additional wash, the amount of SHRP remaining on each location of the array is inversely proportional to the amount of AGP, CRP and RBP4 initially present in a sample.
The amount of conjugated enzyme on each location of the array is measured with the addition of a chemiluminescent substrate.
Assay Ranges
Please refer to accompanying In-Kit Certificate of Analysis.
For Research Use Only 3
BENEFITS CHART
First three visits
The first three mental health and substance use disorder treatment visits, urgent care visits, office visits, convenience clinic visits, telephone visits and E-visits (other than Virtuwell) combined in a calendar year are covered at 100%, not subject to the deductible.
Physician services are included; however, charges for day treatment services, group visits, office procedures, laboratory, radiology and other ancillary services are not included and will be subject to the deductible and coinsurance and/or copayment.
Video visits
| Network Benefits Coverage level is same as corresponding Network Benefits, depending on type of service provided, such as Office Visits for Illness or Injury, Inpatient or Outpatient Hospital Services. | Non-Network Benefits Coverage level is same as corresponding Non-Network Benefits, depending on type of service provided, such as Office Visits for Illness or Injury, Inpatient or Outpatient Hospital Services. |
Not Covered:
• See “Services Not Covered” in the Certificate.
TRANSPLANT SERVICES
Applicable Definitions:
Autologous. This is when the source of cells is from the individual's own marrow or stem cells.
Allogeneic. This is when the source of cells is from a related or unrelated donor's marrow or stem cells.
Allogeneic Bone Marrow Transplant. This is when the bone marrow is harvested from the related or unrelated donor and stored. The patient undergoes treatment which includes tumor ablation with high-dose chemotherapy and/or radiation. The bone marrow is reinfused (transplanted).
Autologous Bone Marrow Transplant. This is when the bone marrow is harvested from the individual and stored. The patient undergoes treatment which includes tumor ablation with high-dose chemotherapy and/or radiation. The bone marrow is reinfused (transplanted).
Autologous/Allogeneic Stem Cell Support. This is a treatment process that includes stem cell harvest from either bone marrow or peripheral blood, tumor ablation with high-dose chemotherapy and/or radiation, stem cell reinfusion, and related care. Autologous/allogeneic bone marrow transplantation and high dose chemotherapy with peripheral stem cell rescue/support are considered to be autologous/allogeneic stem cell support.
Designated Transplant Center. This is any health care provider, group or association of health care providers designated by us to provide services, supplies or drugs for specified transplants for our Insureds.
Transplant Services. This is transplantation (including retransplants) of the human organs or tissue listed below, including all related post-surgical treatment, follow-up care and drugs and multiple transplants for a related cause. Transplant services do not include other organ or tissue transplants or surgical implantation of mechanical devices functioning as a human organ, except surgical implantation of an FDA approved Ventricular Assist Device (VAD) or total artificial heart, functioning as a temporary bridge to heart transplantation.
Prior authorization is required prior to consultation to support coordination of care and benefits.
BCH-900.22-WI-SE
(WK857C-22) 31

○ ○ ○ ○ ○ ○ ○

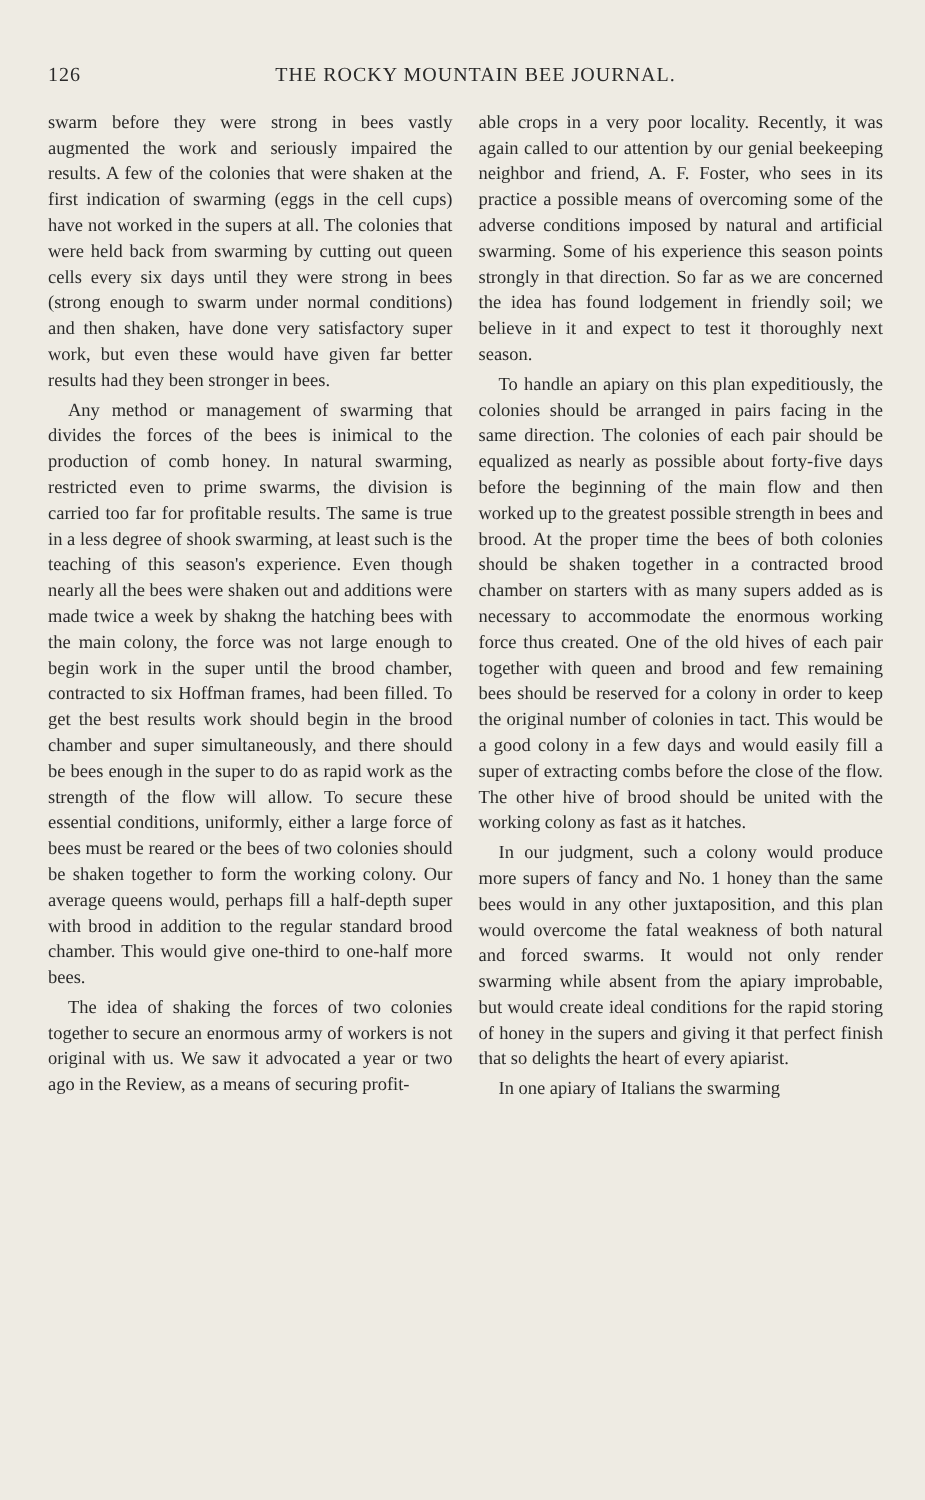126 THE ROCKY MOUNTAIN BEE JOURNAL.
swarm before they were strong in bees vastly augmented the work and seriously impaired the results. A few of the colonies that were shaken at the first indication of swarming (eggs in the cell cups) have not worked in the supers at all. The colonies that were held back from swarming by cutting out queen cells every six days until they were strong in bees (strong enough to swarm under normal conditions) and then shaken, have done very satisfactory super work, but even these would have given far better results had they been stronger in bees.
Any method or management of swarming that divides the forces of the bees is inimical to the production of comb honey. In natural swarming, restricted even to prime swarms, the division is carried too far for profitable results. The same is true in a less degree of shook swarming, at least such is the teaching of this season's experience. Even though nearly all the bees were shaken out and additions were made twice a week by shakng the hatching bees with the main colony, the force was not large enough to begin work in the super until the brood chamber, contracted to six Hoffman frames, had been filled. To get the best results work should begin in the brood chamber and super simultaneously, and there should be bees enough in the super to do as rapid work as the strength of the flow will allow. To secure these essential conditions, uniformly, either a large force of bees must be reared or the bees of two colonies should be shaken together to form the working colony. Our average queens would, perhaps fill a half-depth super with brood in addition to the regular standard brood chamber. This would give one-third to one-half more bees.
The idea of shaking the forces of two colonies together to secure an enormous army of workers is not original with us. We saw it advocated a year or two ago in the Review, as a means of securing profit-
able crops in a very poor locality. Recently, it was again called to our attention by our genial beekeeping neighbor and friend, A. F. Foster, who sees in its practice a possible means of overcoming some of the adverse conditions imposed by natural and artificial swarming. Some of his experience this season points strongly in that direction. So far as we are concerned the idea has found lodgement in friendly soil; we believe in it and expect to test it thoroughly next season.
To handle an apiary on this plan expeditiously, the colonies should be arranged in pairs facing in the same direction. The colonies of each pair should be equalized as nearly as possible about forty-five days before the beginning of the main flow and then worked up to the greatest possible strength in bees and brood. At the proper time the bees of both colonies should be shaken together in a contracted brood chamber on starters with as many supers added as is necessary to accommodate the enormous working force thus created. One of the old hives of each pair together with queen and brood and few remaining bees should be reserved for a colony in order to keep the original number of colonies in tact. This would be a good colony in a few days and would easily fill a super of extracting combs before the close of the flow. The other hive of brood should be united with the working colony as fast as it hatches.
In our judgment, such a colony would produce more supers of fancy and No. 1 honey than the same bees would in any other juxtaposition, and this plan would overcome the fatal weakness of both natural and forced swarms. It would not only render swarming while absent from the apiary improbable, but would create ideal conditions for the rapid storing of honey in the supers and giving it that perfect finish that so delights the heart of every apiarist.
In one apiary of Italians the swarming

○ ○ ○ ○ ○ ○ ○

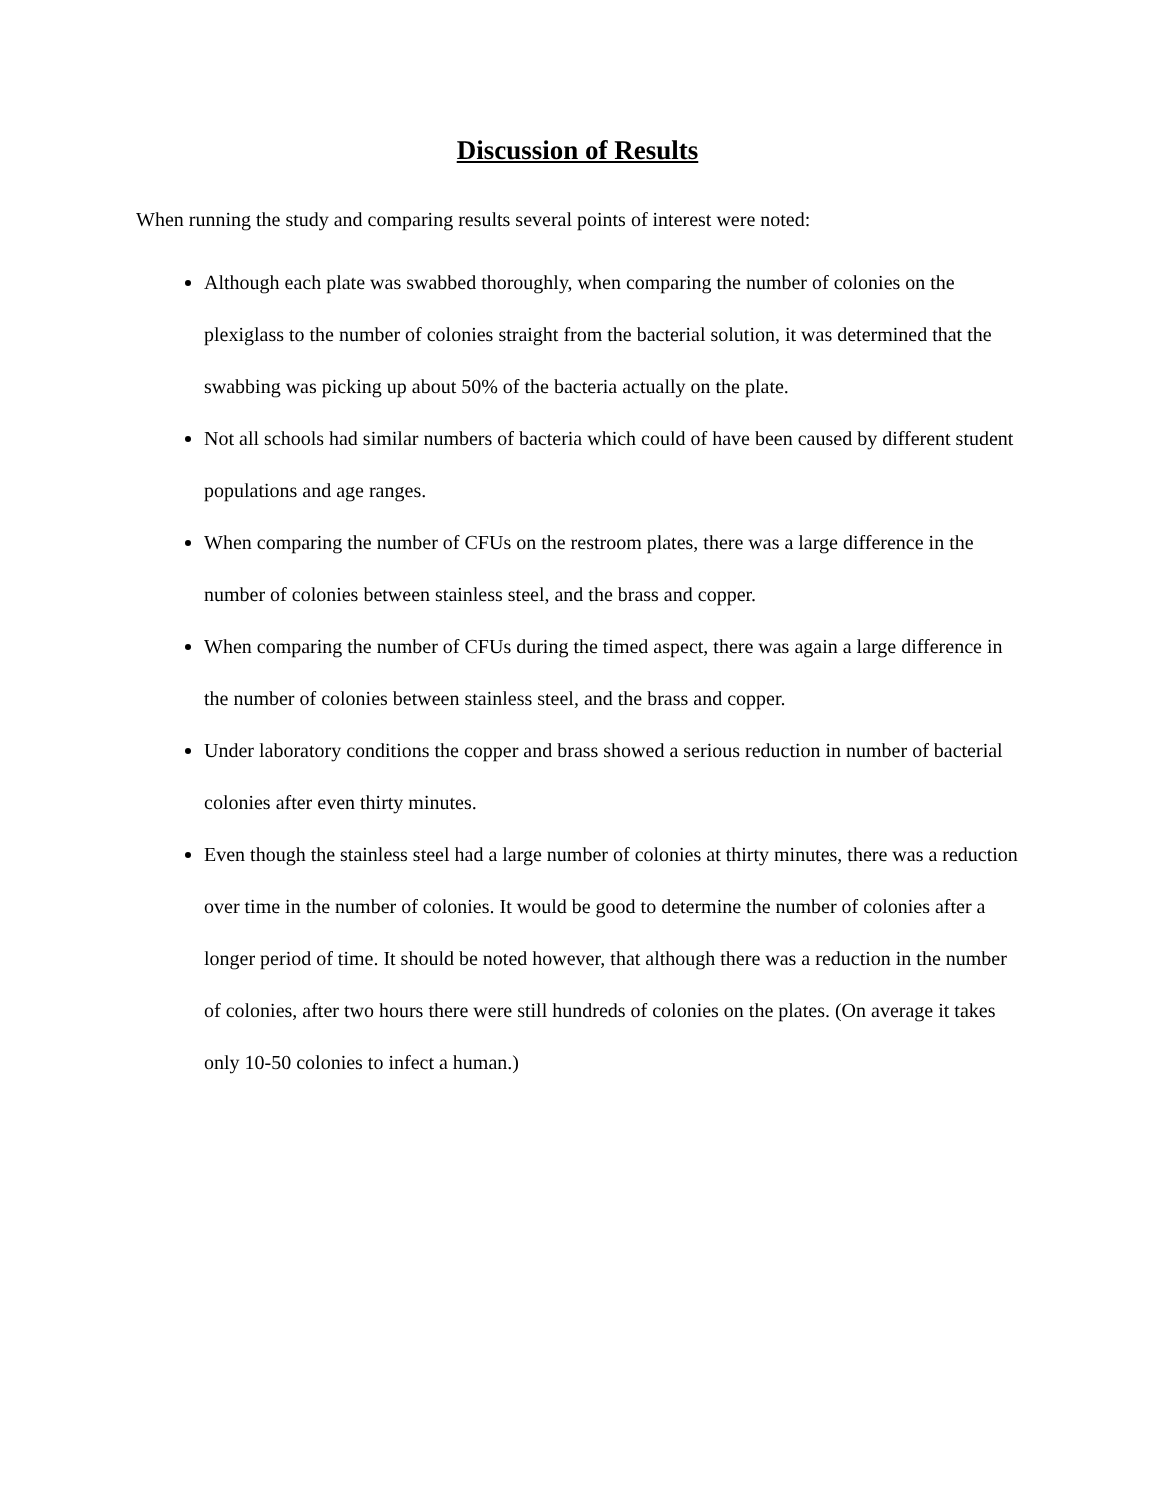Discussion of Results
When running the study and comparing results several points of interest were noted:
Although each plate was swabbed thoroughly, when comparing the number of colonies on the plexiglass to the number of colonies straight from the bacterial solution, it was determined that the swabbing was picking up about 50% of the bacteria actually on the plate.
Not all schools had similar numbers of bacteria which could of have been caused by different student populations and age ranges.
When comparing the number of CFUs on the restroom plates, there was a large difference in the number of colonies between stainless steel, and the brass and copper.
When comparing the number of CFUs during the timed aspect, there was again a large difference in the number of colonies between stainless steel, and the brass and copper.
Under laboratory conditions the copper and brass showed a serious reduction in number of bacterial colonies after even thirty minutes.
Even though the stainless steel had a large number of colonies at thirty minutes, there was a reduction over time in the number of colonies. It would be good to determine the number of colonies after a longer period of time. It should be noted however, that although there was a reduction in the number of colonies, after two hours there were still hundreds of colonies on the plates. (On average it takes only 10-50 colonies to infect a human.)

○ ○ ○ ○ ○ ○ ○

▶ [Description of the task]:
In how many lines of the data above does the word "individual" occur? Only the number is wanted.

▶ [Exercise answer]:
2